(Dataset entries)
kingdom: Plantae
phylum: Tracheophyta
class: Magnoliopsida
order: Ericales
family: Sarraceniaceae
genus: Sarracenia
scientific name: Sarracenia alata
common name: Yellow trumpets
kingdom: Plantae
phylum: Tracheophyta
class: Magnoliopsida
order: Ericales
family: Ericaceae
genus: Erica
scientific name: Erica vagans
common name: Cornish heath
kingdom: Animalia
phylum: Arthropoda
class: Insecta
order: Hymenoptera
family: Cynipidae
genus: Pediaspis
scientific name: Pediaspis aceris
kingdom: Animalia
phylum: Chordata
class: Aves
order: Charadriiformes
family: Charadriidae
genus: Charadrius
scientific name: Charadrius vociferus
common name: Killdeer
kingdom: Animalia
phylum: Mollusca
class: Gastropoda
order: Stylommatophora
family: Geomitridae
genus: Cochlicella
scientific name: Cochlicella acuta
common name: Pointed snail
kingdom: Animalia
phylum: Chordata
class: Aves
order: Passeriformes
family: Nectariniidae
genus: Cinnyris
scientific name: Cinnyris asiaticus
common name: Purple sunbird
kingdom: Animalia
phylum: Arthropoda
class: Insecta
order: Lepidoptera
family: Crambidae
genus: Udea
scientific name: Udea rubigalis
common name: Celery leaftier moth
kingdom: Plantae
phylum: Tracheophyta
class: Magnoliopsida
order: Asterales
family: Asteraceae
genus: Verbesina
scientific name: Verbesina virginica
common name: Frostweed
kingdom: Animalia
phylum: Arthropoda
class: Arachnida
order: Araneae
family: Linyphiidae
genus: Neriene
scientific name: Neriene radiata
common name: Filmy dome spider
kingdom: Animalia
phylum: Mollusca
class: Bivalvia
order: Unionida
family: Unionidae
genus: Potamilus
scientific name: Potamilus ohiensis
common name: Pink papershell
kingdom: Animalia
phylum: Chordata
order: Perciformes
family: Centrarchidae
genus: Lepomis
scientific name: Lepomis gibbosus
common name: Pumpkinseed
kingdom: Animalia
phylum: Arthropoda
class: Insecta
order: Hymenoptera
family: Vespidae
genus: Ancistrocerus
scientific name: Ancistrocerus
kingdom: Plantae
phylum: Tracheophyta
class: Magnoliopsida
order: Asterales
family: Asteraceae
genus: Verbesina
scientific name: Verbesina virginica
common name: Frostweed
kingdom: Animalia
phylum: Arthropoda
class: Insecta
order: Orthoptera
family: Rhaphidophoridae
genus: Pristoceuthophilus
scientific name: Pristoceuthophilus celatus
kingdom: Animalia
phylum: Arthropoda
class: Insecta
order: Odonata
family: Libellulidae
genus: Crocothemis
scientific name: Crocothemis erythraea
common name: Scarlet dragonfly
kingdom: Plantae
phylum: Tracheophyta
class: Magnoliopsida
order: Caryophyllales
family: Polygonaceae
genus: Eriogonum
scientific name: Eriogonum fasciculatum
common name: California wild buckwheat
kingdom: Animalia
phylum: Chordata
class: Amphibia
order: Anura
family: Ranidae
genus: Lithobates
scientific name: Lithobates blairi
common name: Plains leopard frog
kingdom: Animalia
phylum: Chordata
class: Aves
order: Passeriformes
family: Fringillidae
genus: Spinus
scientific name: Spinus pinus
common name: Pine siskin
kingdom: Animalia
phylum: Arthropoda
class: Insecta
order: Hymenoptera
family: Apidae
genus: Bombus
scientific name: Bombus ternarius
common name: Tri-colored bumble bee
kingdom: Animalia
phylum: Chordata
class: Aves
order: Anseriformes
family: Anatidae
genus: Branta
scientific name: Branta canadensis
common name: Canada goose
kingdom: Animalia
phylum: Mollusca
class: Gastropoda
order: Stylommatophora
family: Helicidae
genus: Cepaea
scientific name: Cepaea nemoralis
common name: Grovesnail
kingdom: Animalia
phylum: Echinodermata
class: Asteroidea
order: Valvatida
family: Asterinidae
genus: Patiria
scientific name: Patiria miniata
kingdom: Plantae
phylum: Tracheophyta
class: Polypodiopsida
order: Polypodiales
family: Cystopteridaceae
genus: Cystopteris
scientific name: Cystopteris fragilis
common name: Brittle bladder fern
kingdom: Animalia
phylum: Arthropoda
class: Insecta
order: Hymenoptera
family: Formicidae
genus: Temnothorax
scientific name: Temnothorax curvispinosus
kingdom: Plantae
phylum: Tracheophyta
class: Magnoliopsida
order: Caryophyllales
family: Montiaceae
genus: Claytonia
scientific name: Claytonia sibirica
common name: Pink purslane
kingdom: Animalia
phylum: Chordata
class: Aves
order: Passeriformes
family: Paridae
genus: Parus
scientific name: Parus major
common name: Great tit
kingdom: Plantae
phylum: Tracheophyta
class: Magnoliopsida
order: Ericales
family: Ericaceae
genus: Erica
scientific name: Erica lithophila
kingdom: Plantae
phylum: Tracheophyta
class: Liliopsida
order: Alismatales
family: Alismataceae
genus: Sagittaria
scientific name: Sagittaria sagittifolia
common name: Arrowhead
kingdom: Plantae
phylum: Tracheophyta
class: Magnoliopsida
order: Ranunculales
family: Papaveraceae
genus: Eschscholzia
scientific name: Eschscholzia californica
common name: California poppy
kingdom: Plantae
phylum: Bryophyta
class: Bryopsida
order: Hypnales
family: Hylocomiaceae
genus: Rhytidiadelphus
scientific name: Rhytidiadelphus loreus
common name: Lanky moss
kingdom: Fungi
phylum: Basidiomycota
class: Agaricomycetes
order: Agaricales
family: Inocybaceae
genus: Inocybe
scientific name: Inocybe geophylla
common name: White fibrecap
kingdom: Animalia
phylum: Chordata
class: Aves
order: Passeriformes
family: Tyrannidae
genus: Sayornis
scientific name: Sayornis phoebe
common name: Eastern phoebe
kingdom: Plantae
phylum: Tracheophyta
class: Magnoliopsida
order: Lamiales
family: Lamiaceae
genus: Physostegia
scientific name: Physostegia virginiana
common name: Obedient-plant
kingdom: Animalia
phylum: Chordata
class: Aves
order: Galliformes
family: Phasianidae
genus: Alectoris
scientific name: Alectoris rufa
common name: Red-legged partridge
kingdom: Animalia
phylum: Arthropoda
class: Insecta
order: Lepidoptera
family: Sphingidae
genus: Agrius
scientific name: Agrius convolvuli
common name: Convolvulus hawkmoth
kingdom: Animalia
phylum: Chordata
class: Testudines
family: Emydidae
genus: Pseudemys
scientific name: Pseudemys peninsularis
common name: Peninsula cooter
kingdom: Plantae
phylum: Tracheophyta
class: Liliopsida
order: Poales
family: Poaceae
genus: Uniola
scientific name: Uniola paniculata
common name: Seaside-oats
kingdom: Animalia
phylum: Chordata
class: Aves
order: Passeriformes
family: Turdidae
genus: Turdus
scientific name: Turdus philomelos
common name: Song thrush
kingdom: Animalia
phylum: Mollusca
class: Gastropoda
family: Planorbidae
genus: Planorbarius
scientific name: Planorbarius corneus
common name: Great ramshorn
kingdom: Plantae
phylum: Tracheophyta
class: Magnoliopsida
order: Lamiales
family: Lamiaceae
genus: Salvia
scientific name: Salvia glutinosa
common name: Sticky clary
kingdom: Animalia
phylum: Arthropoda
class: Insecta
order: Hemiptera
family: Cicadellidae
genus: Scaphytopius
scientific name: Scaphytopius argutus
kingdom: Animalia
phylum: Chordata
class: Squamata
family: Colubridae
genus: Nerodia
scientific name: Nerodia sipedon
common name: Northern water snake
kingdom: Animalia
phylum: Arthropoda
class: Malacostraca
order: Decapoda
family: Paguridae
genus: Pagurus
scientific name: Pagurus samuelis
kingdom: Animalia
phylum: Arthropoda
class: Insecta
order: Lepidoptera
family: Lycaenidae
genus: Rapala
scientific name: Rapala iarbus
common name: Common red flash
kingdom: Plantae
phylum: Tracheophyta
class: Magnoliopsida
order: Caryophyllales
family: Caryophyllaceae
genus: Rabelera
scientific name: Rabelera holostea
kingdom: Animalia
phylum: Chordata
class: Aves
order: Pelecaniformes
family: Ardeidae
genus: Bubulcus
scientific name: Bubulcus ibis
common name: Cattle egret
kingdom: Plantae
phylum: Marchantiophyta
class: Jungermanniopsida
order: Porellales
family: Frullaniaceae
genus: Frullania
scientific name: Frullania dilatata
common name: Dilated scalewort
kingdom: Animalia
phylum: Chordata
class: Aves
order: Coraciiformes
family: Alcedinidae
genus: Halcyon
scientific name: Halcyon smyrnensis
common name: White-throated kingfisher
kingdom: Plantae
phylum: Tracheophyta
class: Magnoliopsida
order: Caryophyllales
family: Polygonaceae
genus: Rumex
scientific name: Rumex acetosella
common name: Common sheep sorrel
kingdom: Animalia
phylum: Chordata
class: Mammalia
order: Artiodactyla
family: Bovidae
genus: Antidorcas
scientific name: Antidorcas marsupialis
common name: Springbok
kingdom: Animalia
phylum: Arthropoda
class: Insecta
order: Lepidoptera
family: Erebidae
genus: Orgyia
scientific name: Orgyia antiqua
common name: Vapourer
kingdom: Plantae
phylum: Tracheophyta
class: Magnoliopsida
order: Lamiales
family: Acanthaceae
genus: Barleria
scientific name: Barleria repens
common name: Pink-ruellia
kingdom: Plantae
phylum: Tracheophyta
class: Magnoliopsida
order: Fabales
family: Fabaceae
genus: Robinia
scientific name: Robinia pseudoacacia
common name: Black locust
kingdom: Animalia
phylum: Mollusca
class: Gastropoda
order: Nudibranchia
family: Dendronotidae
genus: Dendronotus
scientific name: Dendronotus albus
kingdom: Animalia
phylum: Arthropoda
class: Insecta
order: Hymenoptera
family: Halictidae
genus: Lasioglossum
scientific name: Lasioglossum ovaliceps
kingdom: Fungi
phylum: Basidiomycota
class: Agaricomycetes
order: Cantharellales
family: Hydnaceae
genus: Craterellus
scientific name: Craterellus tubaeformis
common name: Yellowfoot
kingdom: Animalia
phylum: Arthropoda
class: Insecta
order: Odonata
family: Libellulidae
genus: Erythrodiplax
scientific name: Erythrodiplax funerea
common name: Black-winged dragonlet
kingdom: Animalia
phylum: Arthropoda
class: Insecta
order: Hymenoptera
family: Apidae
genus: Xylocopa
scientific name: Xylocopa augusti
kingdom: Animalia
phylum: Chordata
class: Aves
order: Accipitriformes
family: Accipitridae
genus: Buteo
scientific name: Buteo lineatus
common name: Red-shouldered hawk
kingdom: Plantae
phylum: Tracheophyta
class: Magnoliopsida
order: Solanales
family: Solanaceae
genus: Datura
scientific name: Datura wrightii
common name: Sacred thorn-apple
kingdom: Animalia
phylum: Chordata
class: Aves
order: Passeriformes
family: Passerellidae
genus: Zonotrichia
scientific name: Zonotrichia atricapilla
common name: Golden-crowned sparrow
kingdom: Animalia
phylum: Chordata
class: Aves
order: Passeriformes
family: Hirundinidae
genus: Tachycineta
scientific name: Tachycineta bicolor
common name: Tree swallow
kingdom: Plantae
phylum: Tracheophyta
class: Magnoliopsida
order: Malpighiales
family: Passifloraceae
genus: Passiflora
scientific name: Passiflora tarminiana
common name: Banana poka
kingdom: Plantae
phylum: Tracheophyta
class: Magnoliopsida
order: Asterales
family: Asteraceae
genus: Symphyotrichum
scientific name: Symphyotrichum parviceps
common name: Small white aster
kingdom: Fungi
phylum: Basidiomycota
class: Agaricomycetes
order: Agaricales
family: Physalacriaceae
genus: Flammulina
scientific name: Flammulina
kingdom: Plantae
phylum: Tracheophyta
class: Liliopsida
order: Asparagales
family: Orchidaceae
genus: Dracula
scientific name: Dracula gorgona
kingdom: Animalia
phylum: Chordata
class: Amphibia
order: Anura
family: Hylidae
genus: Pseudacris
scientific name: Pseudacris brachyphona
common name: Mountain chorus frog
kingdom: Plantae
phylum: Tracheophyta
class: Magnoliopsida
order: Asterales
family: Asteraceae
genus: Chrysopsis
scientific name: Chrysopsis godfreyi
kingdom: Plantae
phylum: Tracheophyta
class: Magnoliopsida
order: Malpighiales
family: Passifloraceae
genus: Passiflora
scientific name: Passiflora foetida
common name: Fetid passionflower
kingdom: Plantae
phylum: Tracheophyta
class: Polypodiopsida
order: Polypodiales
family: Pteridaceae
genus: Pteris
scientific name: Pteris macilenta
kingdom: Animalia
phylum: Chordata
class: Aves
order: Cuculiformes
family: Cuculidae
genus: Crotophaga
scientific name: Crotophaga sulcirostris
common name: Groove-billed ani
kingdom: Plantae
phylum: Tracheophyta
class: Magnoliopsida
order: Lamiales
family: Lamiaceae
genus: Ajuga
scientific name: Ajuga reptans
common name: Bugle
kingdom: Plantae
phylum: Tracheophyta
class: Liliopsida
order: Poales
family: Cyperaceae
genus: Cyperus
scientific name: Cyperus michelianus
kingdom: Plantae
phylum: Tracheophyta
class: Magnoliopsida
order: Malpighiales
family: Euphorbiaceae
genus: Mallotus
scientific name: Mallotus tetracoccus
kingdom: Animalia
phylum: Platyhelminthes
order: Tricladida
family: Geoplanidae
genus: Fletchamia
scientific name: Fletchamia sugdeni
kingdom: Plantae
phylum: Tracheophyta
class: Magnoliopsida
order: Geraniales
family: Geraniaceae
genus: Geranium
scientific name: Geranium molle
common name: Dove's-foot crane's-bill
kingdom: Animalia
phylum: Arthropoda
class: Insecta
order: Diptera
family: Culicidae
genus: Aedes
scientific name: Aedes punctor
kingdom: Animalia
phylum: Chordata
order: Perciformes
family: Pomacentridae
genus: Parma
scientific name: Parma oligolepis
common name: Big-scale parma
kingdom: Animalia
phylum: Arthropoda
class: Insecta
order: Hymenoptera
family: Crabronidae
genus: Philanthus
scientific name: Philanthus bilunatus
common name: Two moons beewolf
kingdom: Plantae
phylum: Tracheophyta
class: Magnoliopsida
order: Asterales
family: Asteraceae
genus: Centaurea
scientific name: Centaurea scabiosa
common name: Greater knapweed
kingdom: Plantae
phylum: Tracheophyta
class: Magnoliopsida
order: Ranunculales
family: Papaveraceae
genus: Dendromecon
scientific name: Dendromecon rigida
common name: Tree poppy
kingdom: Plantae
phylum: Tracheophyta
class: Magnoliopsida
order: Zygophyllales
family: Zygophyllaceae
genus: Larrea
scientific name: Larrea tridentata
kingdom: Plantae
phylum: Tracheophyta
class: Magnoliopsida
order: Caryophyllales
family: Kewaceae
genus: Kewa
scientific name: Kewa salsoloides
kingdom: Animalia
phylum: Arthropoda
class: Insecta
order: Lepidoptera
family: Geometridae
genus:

What is being asked = Extract every line of the entries above, verbatim, starting at the first line of the entries and ending at the line that contains "genus: Udea", both included.

Full solution =
kingdom: Plantae
phylum: Tracheophyta
class: Magnoliopsida
order: Ericales
family: Sarraceniaceae
genus: Sarracenia
scientific name: Sarracenia alata
common name: Yellow trumpets
kingdom: Plantae
phylum: Tracheophyta
class: Magnoliopsida
order: Ericales
family: Ericaceae
genus: Erica
scientific name: Erica vagans
common name: Cornish heath
kingdom: Animalia
phylum: Arthropoda
class: Insecta
order: Hymenoptera
family: Cynipidae
genus: Pediaspis
scientific name: Pediaspis aceris
kingdom: Animalia
phylum: Chordata
class: Aves
order: Charadriiformes
family: Charadriidae
genus: Charadrius
scientific name: Charadrius vociferus
common name: Killdeer
kingdom: Animalia
phylum: Mollusca
class: Gastropoda
order: Stylommatophora
family: Geomitridae
genus: Cochlicella
scientific name: Cochlicella acuta
common name: Pointed snail
kingdom: Animalia
phylum: Chordata
class: Aves
order: Passeriformes
family: Nectariniidae
genus: Cinnyris
scientific name: Cinnyris asiaticus
common name: Purple sunbird
kingdom: Animalia
phylum: Arthropoda
class: Insecta
order: Lepidoptera
family: Crambidae
genus: Udea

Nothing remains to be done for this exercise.